[Dataset entries]
╭──
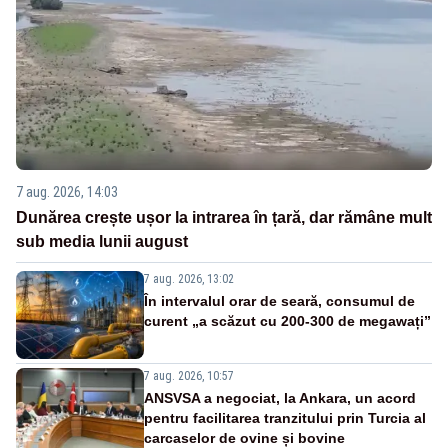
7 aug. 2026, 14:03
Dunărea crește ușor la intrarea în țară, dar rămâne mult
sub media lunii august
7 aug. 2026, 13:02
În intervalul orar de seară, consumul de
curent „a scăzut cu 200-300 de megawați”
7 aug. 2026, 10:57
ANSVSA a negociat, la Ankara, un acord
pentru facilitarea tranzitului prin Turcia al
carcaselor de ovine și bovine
╰──
╭──
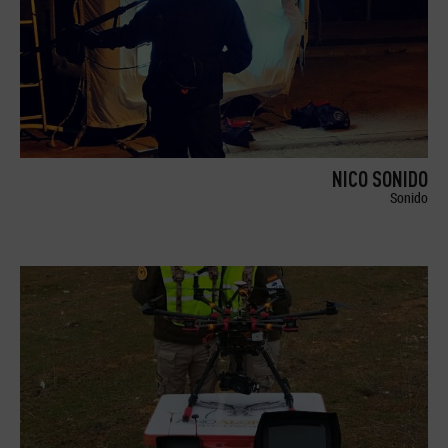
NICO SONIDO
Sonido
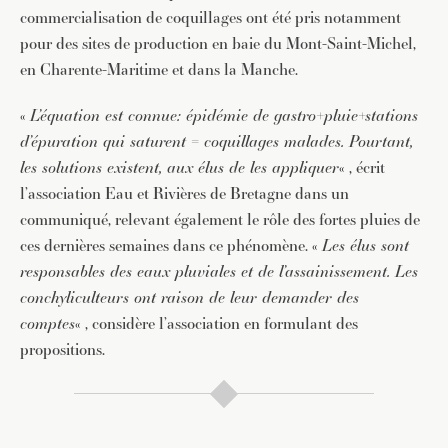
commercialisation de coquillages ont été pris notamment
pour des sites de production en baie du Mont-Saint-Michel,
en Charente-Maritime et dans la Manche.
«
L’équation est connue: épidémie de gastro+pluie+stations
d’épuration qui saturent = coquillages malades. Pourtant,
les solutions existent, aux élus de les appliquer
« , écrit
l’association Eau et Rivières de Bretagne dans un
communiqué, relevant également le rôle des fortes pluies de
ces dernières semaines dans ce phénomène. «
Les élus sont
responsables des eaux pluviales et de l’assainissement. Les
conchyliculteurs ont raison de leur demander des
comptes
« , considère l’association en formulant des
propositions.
╰──
Only the lines above from the line with "Les élus sont" to the line with "propositions.", those two lines included, should be reproduced exactly.

● Exercise response
Les élus sont
responsables des eaux pluviales et de l’assainissement. Les
conchyliculteurs ont raison de leur demander des
comptes
« , considère l’association en formulant des
propositions.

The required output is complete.